On a fresh OS X installation there are three empty directories for add-ons available to all users:

/Library/Ruby
/Library/Python
/Library/Perl

Since OS X Lion, you need sudo to install to these like so: sudo gem install, sudo easy_install or sudo cpan -i.

An option to avoid sudo is to use an access control list: chmod +a 'user:YOUR_NAME_HERE allow add_subdirectory,add_file,delete_child,directory_inherit' /Library/Python/2.7/site-packages, for example, will let you add packages to Python 2.7 as yourself. That is probably safer than changing the group ownership of the directory.

So why was I using sudo?

Habit maybe?

One reason is executables go in /usr/local/bin. Usually this isn’t a writable location. But if you installed Homebrew as we recommend, /usr/local will be writable without sudo. So now you are good to install the development tools you need without risking a sudo.

Python packages (eggs) without sudo

Rather than changing the rights on /Library/Python, we recommend the following options:

With a brewed Python – you don’t need sudo

Note, easy_install is deprecated. We install pip (or pip3 for python3) along with python/3.

* Written task A: In the text on installing OS X add-ons without sudo, where do executables go?
* Written task B: List the empty directories for add-ons available to all users that the text on installing OS X add-ons without sudo says a fresh OS X installation has.

* Data for analysis:

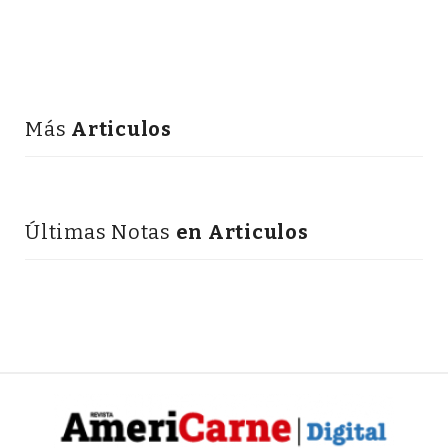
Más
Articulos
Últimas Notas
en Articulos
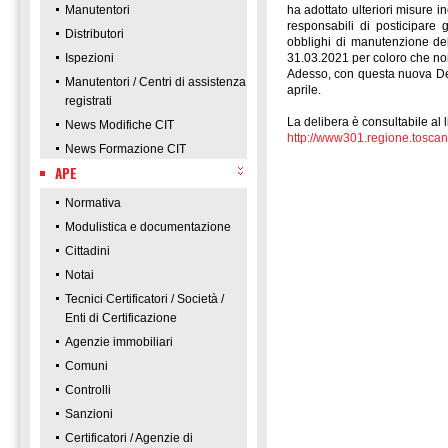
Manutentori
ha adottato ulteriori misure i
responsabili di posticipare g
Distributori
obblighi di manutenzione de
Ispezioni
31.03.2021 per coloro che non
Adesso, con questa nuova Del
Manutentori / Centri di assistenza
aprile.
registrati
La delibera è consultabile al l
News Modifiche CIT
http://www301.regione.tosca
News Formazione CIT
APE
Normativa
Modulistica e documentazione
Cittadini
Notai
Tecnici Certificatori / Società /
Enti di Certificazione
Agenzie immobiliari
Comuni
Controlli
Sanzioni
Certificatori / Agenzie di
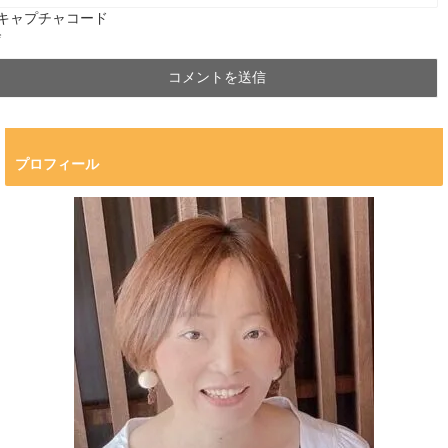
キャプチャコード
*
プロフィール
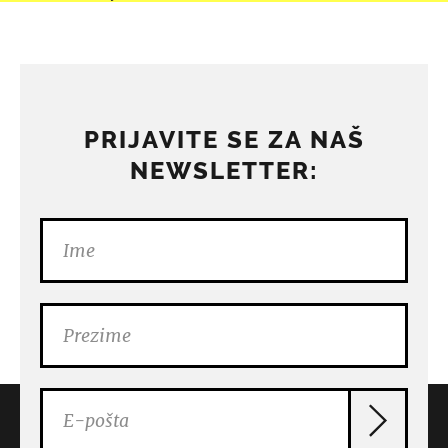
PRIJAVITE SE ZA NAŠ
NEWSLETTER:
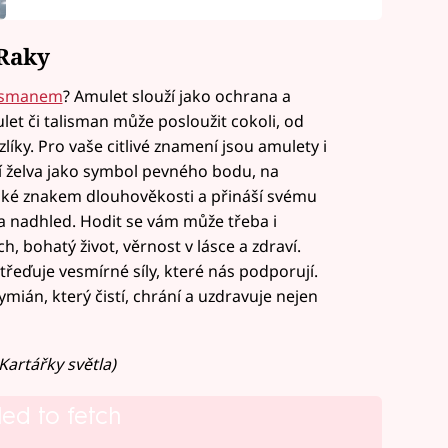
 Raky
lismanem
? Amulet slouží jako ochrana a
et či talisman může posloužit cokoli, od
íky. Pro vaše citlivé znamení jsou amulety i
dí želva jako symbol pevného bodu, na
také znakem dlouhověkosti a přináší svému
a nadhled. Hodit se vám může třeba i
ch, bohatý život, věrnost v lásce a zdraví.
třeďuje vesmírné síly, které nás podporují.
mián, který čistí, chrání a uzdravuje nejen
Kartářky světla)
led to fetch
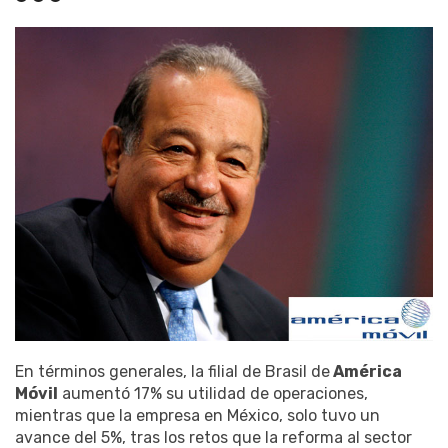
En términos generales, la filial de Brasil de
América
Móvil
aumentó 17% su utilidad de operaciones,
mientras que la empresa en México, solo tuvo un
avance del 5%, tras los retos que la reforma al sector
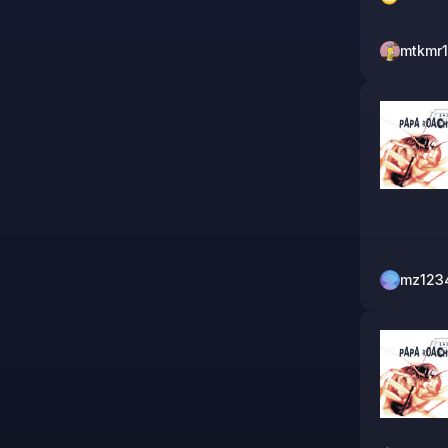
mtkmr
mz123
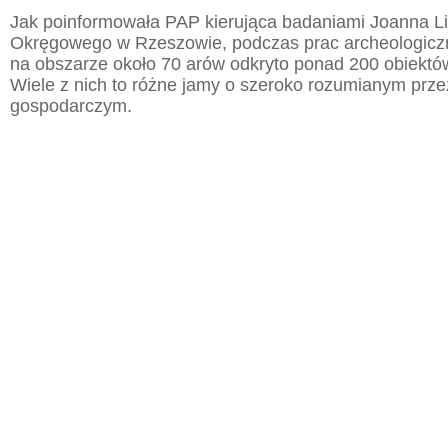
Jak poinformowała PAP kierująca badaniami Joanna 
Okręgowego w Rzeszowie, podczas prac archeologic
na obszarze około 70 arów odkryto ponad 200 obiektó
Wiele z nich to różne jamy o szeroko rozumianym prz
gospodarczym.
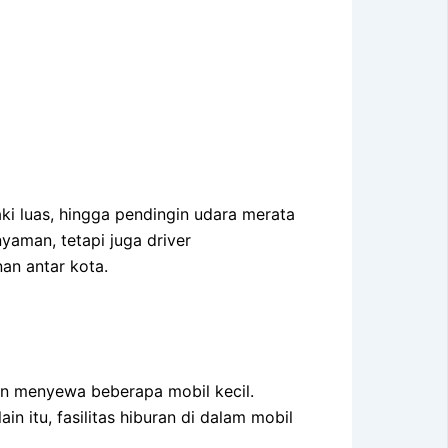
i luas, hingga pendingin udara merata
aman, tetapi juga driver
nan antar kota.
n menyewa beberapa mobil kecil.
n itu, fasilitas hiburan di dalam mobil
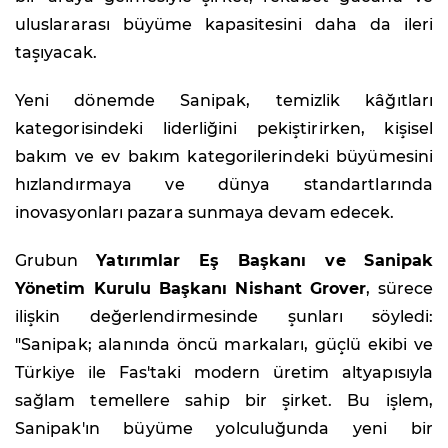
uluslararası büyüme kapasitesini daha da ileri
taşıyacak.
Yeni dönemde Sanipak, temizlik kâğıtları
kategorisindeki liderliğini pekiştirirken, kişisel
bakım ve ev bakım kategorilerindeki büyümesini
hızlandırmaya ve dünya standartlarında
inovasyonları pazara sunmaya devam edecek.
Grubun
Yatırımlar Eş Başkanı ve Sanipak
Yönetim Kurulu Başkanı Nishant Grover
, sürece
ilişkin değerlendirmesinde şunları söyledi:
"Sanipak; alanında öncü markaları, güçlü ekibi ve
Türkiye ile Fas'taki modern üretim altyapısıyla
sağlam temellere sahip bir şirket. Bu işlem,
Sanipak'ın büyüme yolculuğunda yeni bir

* Solution A: In /usr/local/bin.

* Solution B:
/Library/Ruby
/Library/Python
/Library/Perl